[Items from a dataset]

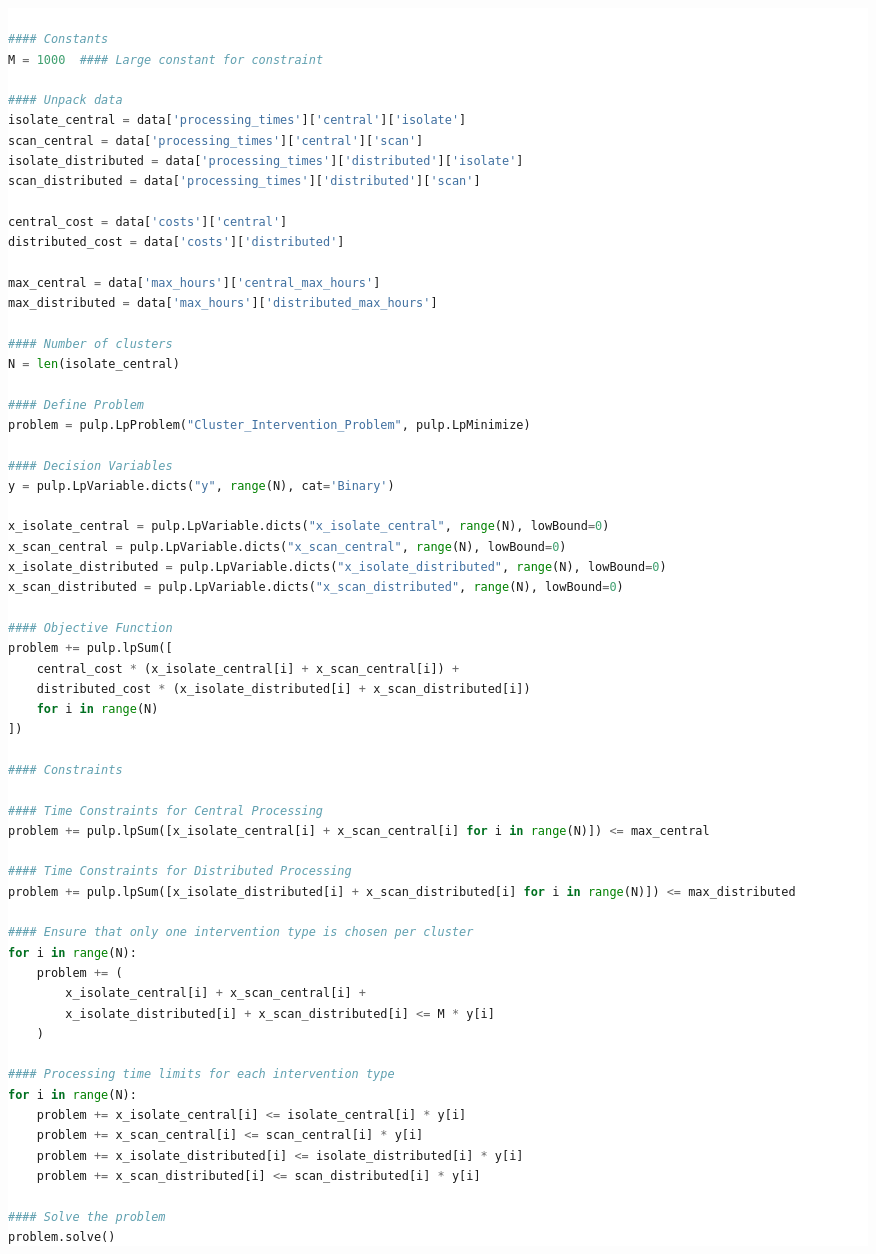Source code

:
 ```python

#### Constants
M = 1000  #### Large constant for constraint

#### Unpack data
isolate_central = data['processing_times']['central']['isolate']
scan_central = data['processing_times']['central']['scan']
isolate_distributed = data['processing_times']['distributed']['isolate']
scan_distributed = data['processing_times']['distributed']['scan']

central_cost = data['costs']['central']
distributed_cost = data['costs']['distributed']

max_central = data['max_hours']['central_max_hours']
max_distributed = data['max_hours']['distributed_max_hours']

#### Number of clusters
N = len(isolate_central)

#### Define Problem
problem = pulp.LpProblem("Cluster_Intervention_Problem", pulp.LpMinimize)

#### Decision Variables
y = pulp.LpVariable.dicts("y", range(N), cat='Binary')

x_isolate_central = pulp.LpVariable.dicts("x_isolate_central", range(N), lowBound=0)
x_scan_central = pulp.LpVariable.dicts("x_scan_central", range(N), lowBound=0)
x_isolate_distributed = pulp.LpVariable.dicts("x_isolate_distributed", range(N), lowBound=0)
x_scan_distributed = pulp.LpVariable.dicts("x_scan_distributed", range(N), lowBound=0)

#### Objective Function
problem += pulp.lpSum([
    central_cost * (x_isolate_central[i] + x_scan_central[i]) +
    distributed_cost * (x_isolate_distributed[i] + x_scan_distributed[i])
    for i in range(N)
])

#### Constraints

#### Time Constraints for Central Processing
problem += pulp.lpSum([x_isolate_central[i] + x_scan_central[i] for i in range(N)]) <= max_central

#### Time Constraints for Distributed Processing
problem += pulp.lpSum([x_isolate_distributed[i] + x_scan_distributed[i] for i in range(N)]) <= max_distributed

#### Ensure that only one intervention type is chosen per cluster
for i in range(N):
    problem += (
        x_isolate_central[i] + x_scan_central[i] +
        x_isolate_distributed[i] + x_scan_distributed[i] <= M * y[i]
    )
    
#### Processing time limits for each intervention type
for i in range(N):
    problem += x_isolate_central[i] <= isolate_central[i] * y[i]
    problem += x_scan_central[i] <= scan_central[i] * y[i]
    problem += x_isolate_distributed[i] <= isolate_distributed[i] * y[i]
    problem += x_scan_distributed[i] <= scan_distributed[i] * y[i]

#### Solve the problem
problem.solve()

```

WORK INSTRUCTION:
Without the pictures, give the entries above back exactly.

TASK OUTPUT:
Source code

:
 ```python

#### Constants
M = 1000  #### Large constant for constraint

#### Unpack data
isolate_central = data['processing_times']['central']['isolate']
scan_central = data['processing_times']['central']['scan']
isolate_distributed = data['processing_times']['distributed']['isolate']
scan_distributed = data['processing_times']['distributed']['scan']

central_cost = data['costs']['central']
distributed_cost = data['costs']['distributed']

max_central = data['max_hours']['central_max_hours']
max_distributed = data['max_hours']['distributed_max_hours']

#### Number of clusters
N = len(isolate_central)

#### Define Problem
problem = pulp.LpProblem("Cluster_Intervention_Problem", pulp.LpMinimize)

#### Decision Variables
y = pulp.LpVariable.dicts("y", range(N), cat='Binary')

x_isolate_central = pulp.LpVariable.dicts("x_isolate_central", range(N), lowBound=0)
x_scan_central = pulp.LpVariable.dicts("x_scan_central", range(N), lowBound=0)
x_isolate_distributed = pulp.LpVariable.dicts("x_isolate_distributed", range(N), lowBound=0)
x_scan_distributed = pulp.LpVariable.dicts("x_scan_distributed", range(N), lowBound=0)

#### Objective Function
problem += pulp.lpSum([
    central_cost * (x_isolate_central[i] + x_scan_central[i]) +
    distributed_cost * (x_isolate_distributed[i] + x_scan_distributed[i])
    for i in range(N)
])

#### Constraints

#### Time Constraints for Central Processing
problem += pulp.lpSum([x_isolate_central[i] + x_scan_central[i] for i in range(N)]) <= max_central

#### Time Constraints for Distributed Processing
problem += pulp.lpSum([x_isolate_distributed[i] + x_scan_distributed[i] for i in range(N)]) <= max_distributed

#### Ensure that only one intervention type is chosen per cluster
for i in range(N):
    problem += (
        x_isolate_central[i] + x_scan_central[i] +
        x_isolate_distributed[i] + x_scan_distributed[i] <= M * y[i]
    )
    
#### Processing time limits for each intervention type
for i in range(N):
    problem += x_isolate_central[i] <= isolate_central[i] * y[i]
    problem += x_scan_central[i] <= scan_central[i] * y[i]
    problem += x_isolate_distributed[i] <= isolate_distributed[i] * y[i]
    problem += x_scan_distributed[i] <= scan_distributed[i] * y[i]

#### Solve the problem
problem.solve()

```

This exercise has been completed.